» **CONSIGNE**: Résumez en deux phrases le texte ci-dessous sur le numéro spécial de Charlie Hebdo.

» **TEXTE À LIRE**:
◆ ◆ ◆ ◆ ◆ ◆ ◆
Huit ans déjà. Huit ans qu'ils sont morts pour avoir eu le culot de rire et faire rire des dieux, de leurs prophètes, des dévots, des religions. Sont-ils morts pour rien ? Aujourd'hui, les bonnes âmes de gôche sont  de plus en plus nombreuses à se taire lâchement, à s'offusquer ou à hurler au racisme si on a le malheur de critiquer ou de se moquer de l'islamisme, cette forme de colonisation et de fascisme. Pour ces braves gens que leur bienveillance (à moins que ce ne soit du clientélisme) rend racistes sans qu'ils ne s'en rendent compte, les pauvres musulmans doivent être préservés de toute critique. Ils méprisent ainsi tous les démocrates qui subissent, souvent de manière extrêmement violente, les régimes théocratiques.

En soutien aux Iraniennes et aux Iraniens qui se battent pour leur liberté, Charlie Hebdo publie cette semaine un numéro spécial 7 janvier "Mollah, retournez d'où vous venez" avec des caricatures du Guide dit suprême de la République islamique d'Iran.
Riss, directeur de l'hebdomadaire, rappelle qu'en 1993 Téhéran avait lancé un concours de caricatures de Salman Rushdie pour "dépeindre la véritable conspiration  qui se dissimule derrière le roman blasphématoire" Les Versets sataniques
Les dessins publiés par Charlie font suite à un appel de l'hebdo et proviennent des quatre coins du monde, "ce qui démontre, pour qui en doutait encore, écrit Riss, la dimension universelle de la caricature et de l'attachement à la liberté face à l'arbitraire religieux".

Charb, Cabu, Oncle Bernard, Wolinski, Tignous, Honoré, Elsa Cayat, Moustapha Ourrad, mais aussi  Michel Renaud, Frédéric Boisseau, Ahmed Merabet et Franck Brinsolaro - tous sauvagement massacrés le 7 janvier par des fous de Dieu - riraient de ces caricatures. On rit pour eux de cette irrévérence pour les révérends. 

(1) "Le dessin satirique, guide suprême de la liberté", Charlie Hebdo, 4.1.2022.
◆ ◆ ◆ ◆ ◆ ◆ ◆
» **LIGNES EXTRAITES**:
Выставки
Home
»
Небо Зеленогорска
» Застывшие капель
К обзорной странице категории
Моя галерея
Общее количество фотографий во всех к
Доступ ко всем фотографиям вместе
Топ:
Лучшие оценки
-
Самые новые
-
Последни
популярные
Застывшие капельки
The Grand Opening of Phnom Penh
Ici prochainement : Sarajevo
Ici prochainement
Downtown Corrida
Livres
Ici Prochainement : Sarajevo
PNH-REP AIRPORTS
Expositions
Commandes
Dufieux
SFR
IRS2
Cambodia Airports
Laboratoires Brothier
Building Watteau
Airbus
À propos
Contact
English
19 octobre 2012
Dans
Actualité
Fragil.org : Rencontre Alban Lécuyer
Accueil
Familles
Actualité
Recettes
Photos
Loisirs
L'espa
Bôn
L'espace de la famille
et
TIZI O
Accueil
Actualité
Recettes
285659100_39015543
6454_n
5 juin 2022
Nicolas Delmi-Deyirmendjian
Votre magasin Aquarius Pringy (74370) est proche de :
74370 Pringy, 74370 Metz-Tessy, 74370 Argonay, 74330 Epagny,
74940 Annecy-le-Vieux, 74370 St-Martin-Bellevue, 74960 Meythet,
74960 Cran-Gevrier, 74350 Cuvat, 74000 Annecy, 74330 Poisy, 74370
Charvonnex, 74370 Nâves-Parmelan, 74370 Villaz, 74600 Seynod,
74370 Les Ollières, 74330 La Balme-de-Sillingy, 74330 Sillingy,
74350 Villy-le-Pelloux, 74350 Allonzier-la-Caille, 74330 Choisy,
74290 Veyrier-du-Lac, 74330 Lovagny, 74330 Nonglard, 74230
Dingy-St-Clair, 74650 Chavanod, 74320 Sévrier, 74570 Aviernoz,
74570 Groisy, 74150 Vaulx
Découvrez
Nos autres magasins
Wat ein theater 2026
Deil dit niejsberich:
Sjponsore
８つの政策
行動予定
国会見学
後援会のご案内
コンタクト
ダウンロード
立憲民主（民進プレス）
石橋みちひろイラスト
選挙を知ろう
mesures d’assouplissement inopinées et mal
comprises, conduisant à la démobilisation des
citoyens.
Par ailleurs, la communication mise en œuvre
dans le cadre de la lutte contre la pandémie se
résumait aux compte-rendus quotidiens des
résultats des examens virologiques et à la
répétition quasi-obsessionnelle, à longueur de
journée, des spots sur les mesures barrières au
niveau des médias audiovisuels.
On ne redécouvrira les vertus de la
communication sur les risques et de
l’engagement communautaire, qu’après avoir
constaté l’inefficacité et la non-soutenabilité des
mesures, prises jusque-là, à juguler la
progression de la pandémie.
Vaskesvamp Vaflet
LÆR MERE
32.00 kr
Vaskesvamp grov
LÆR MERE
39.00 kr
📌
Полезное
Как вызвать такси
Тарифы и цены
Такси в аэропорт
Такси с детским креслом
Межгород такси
◆ ◆ ◆ ◆ ◆ ◆ ◆
» **CORRIGÉ**: Huit ans après le massacre du 7 janvier, le texte reproche à une partie de la gauche de se taire, de s'offusquer ou de crier au racisme dès qu'on critique ou moque l'islamisme. En soutien aux Iraniennes et aux Iraniens qui se battent pour leur liberté, Charlie Hebdo publie un numéro spécial avec des caricatures du Guide suprême iranien venues des quatre coins du monde, ce qui démontre selon Riss la dimension universelle de la caricature et de l'attachement à la liberté.